■ Work task ■
All of the records that follow need to be copied word for word, without the pictures.

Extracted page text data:
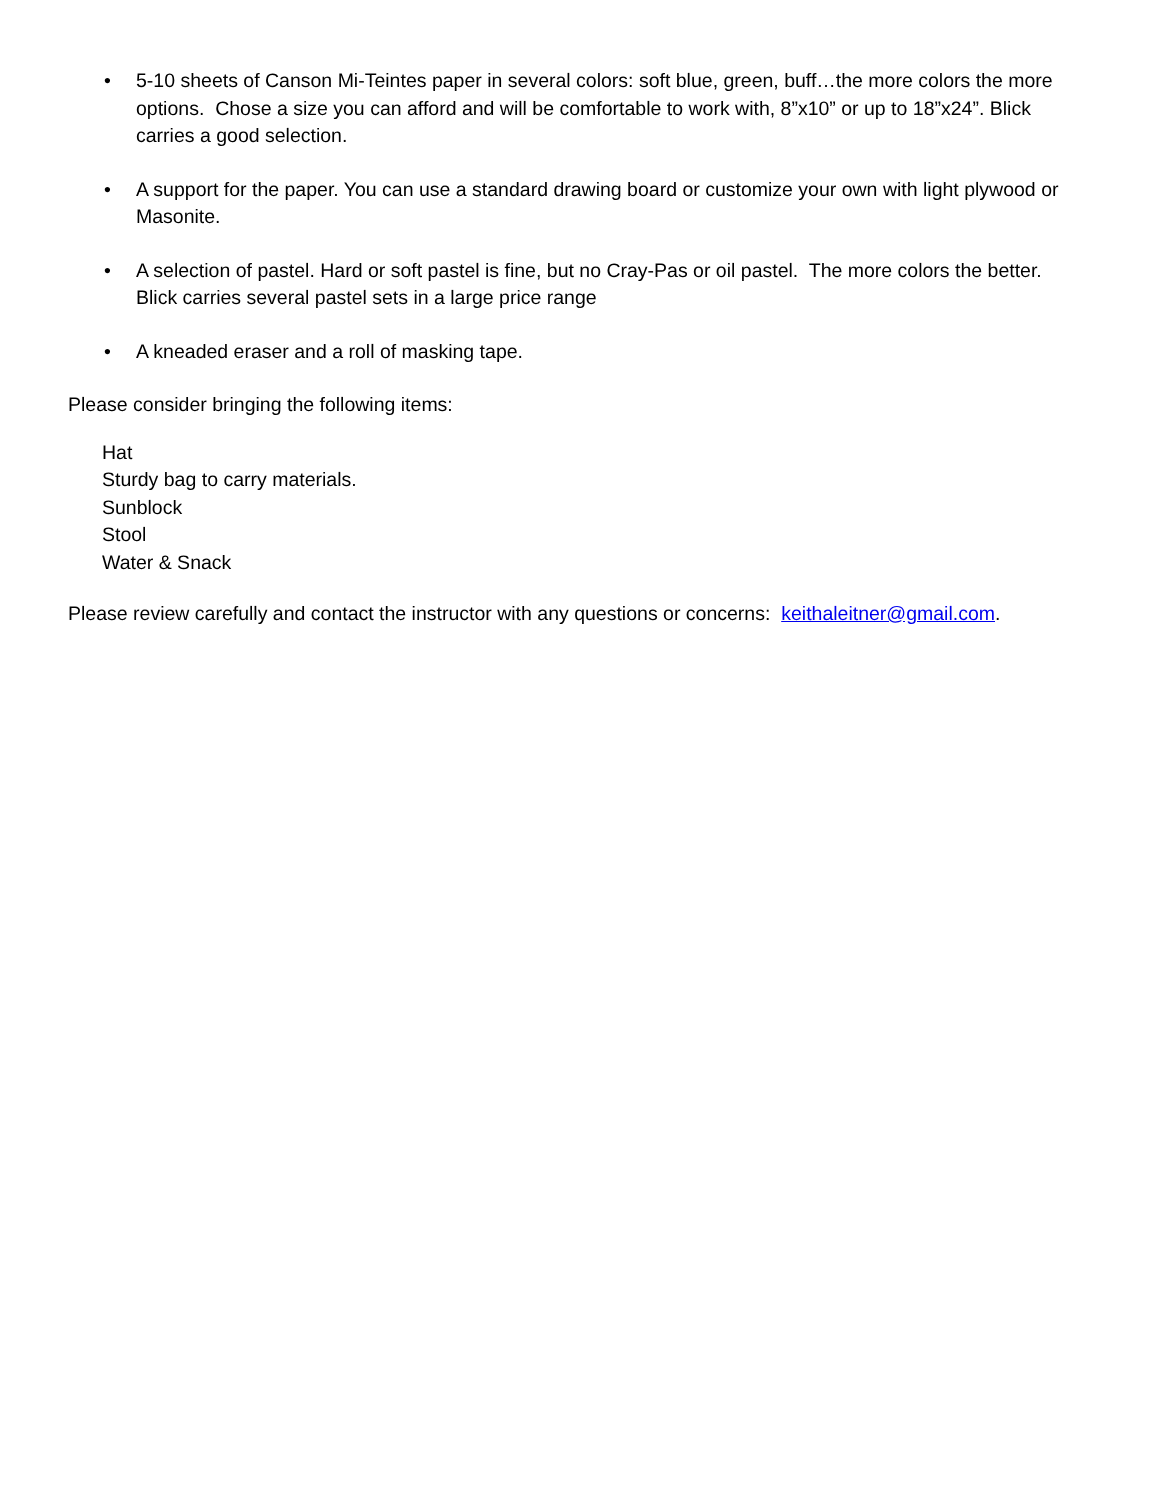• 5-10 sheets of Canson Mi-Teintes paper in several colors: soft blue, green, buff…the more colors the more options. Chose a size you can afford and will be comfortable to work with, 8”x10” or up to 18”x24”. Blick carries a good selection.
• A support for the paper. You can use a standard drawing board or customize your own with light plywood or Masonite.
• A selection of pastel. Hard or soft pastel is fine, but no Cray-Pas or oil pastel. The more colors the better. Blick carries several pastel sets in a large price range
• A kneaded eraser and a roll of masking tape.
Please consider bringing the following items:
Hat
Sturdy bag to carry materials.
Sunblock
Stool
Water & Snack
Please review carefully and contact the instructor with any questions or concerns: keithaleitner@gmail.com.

■ Exercise solution ■
• 5-10 sheets of Canson Mi-Teintes paper in several colors: soft blue, green, buff…the more colors the more options. Chose a size you can afford and will be comfortable to work with, 8”x10” or up to 18”x24”. Blick carries a good selection.
• A support for the paper. You can use a standard drawing board or customize your own with light plywood or Masonite.
• A selection of pastel. Hard or soft pastel is fine, but no Cray-Pas or oil pastel. The more colors the better. Blick carries several pastel sets in a large price range
• A kneaded eraser and a roll of masking tape.
Please consider bringing the following items:
Hat
Sturdy bag to carry materials.
Sunblock
Stool
Water & Snack
Please review carefully and contact the instructor with any questions or concerns: keithaleitner@gmail.com.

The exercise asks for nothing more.